One of the first tasks was to sort out major failings with the building. A new steel kitchen was installed, and a balcony built at the rear of the building, providing an emergency exit. Other idiosyncrasies, such as there being two toilets in one bathroom, were put right, and all the furniture replaced.
With two and a half acres of grounds, Liz and Jane realised they would have their hands full just keeping the vegetation under control. Their solution was inspired: they created a mini zoo.
Deansfield now has three alpacas, three goats, guinea pigs, chickens, ducks – and a dog. The alpacas and goats help to keep the grass under control. But more importantly, the animals have a therapeutic benefit for residents.
Liz said: “The animals come into the home. We put them on leads and the residents pet them. Pets have a recognised therapeutic effect on people with dementia. They absolutely love them. There are also bird feeding tables outside every window. It’s an important part of our approach to care.”
Perhaps, though, it is the standard of care that has changed most. Liz has put in place a comprehensive training programme for her and Jane, and the 10 staff, just two of whom worked in the home under the previous owners.

## Complete the following
(a) In the Deansfield text, rewrite the part from "With two and" up to and including "benefit for residents.", putting "llamas" wherever "alpacas" appears.
(b) According to the Deansfield text, how many of the 10 staff worked in the home under the previous owners?

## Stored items
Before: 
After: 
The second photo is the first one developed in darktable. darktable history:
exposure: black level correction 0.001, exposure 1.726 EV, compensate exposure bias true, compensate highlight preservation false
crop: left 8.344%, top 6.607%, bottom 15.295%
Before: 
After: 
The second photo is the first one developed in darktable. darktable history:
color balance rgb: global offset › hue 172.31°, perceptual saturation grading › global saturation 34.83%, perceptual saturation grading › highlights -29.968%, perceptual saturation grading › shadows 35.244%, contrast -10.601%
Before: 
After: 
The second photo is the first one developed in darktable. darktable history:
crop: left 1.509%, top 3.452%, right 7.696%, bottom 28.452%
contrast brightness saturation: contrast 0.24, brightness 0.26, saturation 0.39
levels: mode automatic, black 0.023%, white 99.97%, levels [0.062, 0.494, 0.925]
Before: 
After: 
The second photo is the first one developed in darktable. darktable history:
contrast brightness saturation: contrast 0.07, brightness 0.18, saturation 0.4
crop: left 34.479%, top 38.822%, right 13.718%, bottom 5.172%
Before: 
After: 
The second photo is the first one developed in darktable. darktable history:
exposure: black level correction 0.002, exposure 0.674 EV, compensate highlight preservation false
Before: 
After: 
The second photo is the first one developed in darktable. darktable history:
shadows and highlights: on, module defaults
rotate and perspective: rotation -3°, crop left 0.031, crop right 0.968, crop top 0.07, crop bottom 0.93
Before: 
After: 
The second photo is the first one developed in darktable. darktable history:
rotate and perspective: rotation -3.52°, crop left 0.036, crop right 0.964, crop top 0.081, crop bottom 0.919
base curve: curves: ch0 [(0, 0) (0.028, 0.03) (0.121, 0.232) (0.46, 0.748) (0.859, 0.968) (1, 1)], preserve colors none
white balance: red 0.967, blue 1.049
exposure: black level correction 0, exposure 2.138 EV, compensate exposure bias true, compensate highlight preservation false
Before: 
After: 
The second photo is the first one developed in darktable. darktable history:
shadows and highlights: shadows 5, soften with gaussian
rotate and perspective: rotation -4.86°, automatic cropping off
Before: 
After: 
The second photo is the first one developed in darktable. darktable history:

## Answers per task
(a)
With two and a half acres of grounds, Liz and Jane realised they would have their hands full just keeping the vegetation under control. Their solution was inspired: they created a mini zoo.
Deansfield now has three llamas, three goats, guinea pigs, chickens, ducks – and a dog. The llamas and goats help to keep the grass under control. But more importantly, the animals have a therapeutic benefit for residents.

(b) Two